HNSW + RaBitQ

HNSW is a popular graph-based index. HNSW + RaBitQ consumes the more memory than IVF + RaBitQ because it needs to store the edges of every vertex in a graph (e.g., 32 edges = 1,024 bits). In terms of the time-accuracy trade-off, HNSW + RaBitQ and IVF + RaBitQ perform differently across datasets—sometimes the former works better, and sometimes the latter does. This document describes how the library integrates HNSW with RaBitQ to support efficient vector search.

Index Construction

We build the HNSW graph by incrementally inserting new elements following the standard HNSW routine. Currently, we support building the index using raw data vectors and storing the corresponding quantization codes.

Users can invoke:

HierarchicalNSW::construct(size_t cluster_num,
                          const float* centroids,
                          size_t data_num,
                          const float* data,
                          PID* cluster_ids,
                          size_t num_threads = 0,
                          bool faster = false);

data: Pointer to the raw data vectors.
data_num: The number of data vectors.
centroids: Centroids computed by K-means clustering on the raw data vectors (we recommend cluster_num = 16).
cluster_ids: Array of length data_num where each entry indicates the centroid ID (0–15) for the corresponding data vector.
num_threads: Number of threads to use (default: 0, which auto-selects).
faster: If true, enales fast quantizer.

During construction, we first rotate the centroids and then insert each element one by one. For each element:

Update the graph structure (edges) by searching with raw vectors and pruning.
Quantize the rotated vector and store its quantization code.

Data Layout

Each indexed element is stored in the following layout:

[number of edges]
[edges]
[cluster ID]
[external label]
[BinData (1-bit * dim + factors)]
[ExData (ex-bits * dim + factors)]

Querying

Users can invoke:

std::vector<std::vector<std::pair<float, PID>>> HierarchicalNSW::search(const float* queries,
                                                                        size_t query_num,
                                                                        size_t TOPK,
                                                                        size_t efSearch,
                                                                        size_t thread_num);

queries: Pointer to the raw query vectors.
query_num: The number of query vectors.
TOPK: The number of nearest neighbors to search.
efSearch: The size of the candidate set for searching HNSW base layer.
thread_num: Number of threads to use. Each query is processed by one thread.
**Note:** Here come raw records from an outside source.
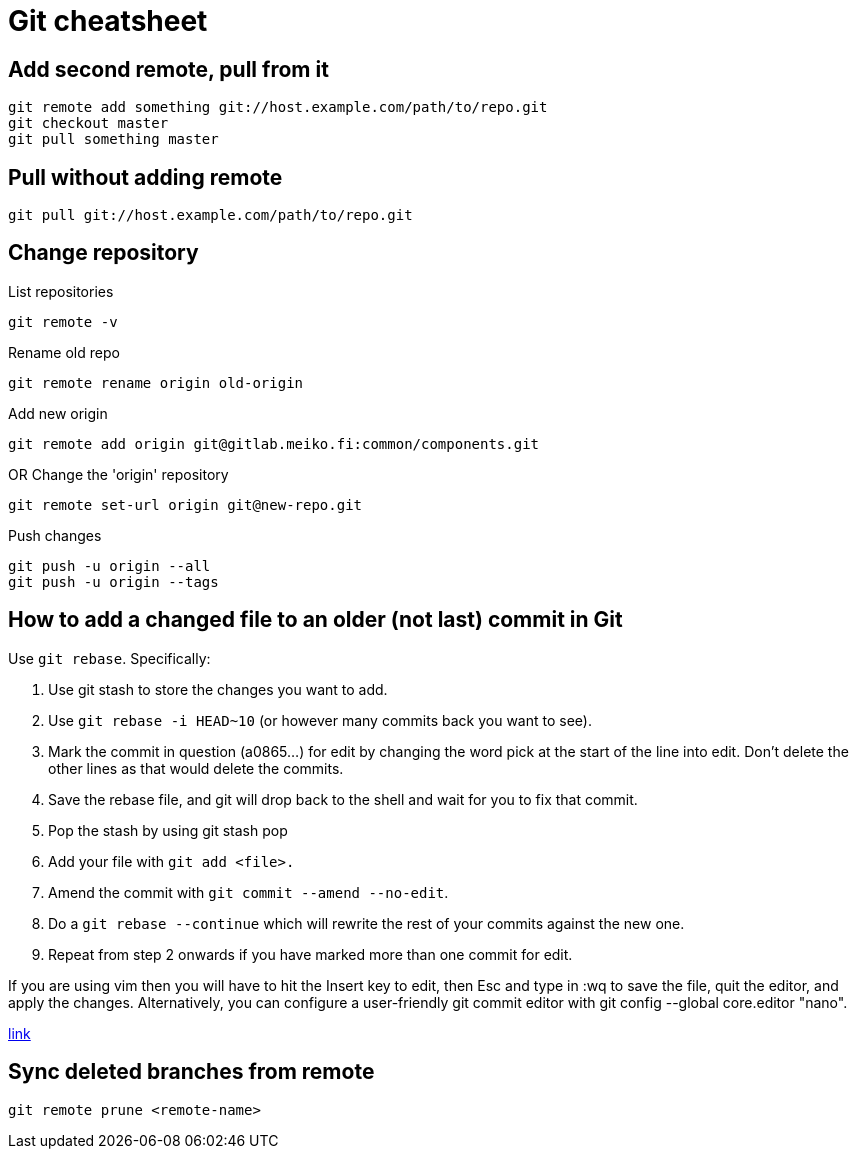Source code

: = Git cheatsheet

== Add second remote, pull from it

    git remote add something git://host.example.com/path/to/repo.git
    git checkout master
    git pull something master

== Pull without adding remote

    git pull git://host.example.com/path/to/repo.git

== Change repository

List repositories

    git remote -v

Rename old repo

    git remote rename origin old-origin

Add new origin

    git remote add origin git@gitlab.meiko.fi:common/components.git

OR Change the 'origin' repository

    git remote set-url origin git@new-repo.git

Push changes

    git push -u origin --all
    git push -u origin --tags


== How to add a changed file to an older (not last) commit in Git 

Use `git rebase`. Specifically:

. Use git stash to store the changes you want to add.  
. Use `git rebase -i HEAD~10` (or however many commits back you want to see).  
. Mark the commit in question (a0865...) for edit by changing the word pick at the start of the line into edit. Don't delete the other lines as that would delete the commits. 
. Save the rebase file, and git will drop back to the shell and wait for you to fix that commit.
. Pop the stash by using git stash pop
. Add your file with `git add <file>.`
. Amend the commit with `git commit --amend --no-edit`.
. Do a `git rebase --continue` which will rewrite the rest of your commits against the new one.
. Repeat from step 2 onwards if you have marked more than one commit for edit.

If you are using vim then you will have to hit the Insert key to edit, then Esc and type in :wq to save the file, quit the editor, and apply the changes. Alternatively, you can configure a user-friendly git commit editor with git config --global core.editor "nano".

https://stackoverflow.com/questions/2719579/how-to-add-a-changed-file-to-an-older-not-last-commit-in-git[link]

== Sync deleted branches from remote

    git remote prune <remote-name>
We first pre-process the query:

Rotate the raw query vector.
Compute distances between the rotated query and all rotated centroids.
Encapsulate the query into a query_wrapper for subsequent search.

Upper Layers

In the upper layers of HNSW, we compute the 1-bit estimated distance (using BinData) to quickly locate the entry point for the next layer.

Base Layer

In the base layer, we apply an adaptive re-ranking strategy:

candidate_set: Elements to be visited.
boundedKNN: Current best TOPK candidates.

Repeat until candidate_set is empty:

Extract the nearest element e from candidate_set.
Visit all unvisited neighbors of e.
For each neighbor:
Compute the 1-bit lower-bound distance (along with 1-bit estimated distance) using BinData.
If boundedKNN has fewer than TOPK elements, or if the 1-bit lower-bound is smaller than the full-bits estimated distance of the current farthest element in boundedKNN:
1. Refine the distance estimate using ExData to obtain the full-bits estimated distance.
2. Update boundedKNN.
Insert the neighbor into candidate_set with its (possibly refined) estimated distance.

The search terminates when candidate_set is empty.